## start INPUT ROWS
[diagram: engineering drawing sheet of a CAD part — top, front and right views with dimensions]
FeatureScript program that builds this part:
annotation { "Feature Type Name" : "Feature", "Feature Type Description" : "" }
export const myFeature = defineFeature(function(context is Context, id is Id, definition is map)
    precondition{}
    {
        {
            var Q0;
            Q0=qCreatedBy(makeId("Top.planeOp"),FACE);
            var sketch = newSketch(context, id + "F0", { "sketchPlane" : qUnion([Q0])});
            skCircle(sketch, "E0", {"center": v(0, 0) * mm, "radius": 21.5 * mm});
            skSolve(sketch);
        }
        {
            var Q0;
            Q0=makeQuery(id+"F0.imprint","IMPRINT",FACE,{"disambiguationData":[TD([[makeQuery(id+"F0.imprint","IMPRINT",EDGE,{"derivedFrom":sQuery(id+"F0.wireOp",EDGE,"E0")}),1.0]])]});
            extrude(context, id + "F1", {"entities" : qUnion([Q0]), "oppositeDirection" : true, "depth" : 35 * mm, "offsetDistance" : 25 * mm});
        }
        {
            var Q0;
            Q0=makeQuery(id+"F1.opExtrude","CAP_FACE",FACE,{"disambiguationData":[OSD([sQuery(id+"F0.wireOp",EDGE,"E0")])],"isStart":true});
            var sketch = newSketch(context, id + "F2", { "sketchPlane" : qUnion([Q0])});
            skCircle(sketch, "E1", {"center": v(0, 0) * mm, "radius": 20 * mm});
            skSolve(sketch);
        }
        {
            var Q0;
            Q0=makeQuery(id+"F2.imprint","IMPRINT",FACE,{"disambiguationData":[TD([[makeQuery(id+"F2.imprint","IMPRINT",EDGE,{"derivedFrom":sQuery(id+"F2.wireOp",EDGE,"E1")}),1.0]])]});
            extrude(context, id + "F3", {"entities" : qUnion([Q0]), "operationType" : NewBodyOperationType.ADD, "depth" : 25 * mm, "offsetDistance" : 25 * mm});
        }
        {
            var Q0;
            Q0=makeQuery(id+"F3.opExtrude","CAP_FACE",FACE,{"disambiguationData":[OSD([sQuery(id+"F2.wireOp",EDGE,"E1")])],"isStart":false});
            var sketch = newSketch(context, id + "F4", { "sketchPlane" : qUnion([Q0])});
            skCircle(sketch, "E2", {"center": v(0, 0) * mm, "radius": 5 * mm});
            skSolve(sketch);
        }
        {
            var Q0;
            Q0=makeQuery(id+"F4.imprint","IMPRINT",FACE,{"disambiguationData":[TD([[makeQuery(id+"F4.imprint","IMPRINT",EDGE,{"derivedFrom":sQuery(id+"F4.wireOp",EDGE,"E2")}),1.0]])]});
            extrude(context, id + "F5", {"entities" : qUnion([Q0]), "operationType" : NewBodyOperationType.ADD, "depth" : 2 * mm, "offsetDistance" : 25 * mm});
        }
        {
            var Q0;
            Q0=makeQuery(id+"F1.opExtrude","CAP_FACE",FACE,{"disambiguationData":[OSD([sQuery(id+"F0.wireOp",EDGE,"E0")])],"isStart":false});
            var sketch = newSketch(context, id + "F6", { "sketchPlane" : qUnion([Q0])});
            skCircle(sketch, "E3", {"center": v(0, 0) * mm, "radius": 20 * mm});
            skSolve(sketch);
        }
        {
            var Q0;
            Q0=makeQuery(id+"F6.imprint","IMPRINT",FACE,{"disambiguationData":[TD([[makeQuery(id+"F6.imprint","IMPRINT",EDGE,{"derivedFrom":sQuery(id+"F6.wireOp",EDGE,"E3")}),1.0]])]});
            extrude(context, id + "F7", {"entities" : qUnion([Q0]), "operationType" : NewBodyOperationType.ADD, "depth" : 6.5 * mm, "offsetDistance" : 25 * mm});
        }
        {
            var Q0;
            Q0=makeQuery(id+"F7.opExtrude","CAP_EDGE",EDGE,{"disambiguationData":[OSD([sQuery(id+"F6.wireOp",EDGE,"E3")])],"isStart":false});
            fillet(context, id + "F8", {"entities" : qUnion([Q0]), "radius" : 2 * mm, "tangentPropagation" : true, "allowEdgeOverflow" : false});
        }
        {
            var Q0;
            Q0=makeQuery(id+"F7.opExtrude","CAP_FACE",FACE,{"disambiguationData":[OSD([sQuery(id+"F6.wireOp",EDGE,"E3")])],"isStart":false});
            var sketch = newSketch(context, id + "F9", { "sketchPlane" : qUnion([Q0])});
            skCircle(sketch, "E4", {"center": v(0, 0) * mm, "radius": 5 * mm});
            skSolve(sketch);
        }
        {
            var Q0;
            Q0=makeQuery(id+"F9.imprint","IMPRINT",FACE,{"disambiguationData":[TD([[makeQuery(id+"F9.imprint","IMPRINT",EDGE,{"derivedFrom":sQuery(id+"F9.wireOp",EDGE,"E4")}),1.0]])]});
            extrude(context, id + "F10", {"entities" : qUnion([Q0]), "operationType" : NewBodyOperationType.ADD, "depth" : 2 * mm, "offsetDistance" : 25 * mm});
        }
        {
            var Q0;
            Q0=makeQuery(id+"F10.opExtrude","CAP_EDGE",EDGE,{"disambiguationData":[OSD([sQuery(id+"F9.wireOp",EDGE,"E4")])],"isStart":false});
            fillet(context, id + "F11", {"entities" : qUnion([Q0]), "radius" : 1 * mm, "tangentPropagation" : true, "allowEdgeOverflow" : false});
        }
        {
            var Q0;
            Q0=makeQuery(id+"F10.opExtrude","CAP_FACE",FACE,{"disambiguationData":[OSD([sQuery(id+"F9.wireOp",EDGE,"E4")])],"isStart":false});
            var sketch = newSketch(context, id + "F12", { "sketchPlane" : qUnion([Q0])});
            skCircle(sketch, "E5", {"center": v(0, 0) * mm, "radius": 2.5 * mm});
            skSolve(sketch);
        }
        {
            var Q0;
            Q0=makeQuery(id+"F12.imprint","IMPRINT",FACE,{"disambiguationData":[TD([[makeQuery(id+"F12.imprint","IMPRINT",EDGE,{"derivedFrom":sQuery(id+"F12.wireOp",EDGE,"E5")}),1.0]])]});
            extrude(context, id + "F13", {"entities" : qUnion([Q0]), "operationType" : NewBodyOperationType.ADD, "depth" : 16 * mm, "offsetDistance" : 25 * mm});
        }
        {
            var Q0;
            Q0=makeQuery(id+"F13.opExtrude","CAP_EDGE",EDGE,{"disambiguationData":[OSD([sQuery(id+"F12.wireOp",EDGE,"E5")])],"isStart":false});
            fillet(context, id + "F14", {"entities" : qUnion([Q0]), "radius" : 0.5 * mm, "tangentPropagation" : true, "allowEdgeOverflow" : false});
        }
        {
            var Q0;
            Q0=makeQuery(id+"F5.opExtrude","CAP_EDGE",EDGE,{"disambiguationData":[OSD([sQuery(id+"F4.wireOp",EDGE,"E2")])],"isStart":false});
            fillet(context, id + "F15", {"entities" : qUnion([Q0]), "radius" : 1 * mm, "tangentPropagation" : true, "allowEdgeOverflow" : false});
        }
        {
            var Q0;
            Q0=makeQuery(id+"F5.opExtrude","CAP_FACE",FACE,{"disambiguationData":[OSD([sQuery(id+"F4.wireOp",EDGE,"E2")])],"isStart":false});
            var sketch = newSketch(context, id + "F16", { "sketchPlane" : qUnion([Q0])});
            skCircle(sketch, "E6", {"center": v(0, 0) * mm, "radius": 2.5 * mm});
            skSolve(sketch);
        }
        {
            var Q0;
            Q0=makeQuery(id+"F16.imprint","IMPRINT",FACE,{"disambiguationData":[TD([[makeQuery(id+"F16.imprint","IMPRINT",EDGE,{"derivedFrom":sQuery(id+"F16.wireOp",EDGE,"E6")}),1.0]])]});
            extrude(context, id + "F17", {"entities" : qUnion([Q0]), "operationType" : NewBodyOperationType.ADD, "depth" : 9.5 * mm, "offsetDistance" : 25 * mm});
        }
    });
## end INPUT ROWS
Pull out each line in the records that contains the string "center".

            skCircle(sketch, "E0", {"center": v(0, 0) * mm, "radius": 21.5 * mm});
            skCircle(sketch, "E1", {"center": v(0, 0) * mm, "radius": 20 * mm});
            skCircle(sketch, "E2", {"center": v(0, 0) * mm, "radius": 5 * mm});
            skCircle(sketch, "E3", {"center": v(0, 0) * mm, "radius": 20 * mm});
            skCircle(sketch, "E4", {"center": v(0, 0) * mm, "radius": 5 * mm});
            skCircle(sketch, "E5", {"center": v(0, 0) * mm, "radius": 2.5 * mm});
            skCircle(sketch, "E6", {"center": v(0, 0) * mm, "radius": 2.5 * mm});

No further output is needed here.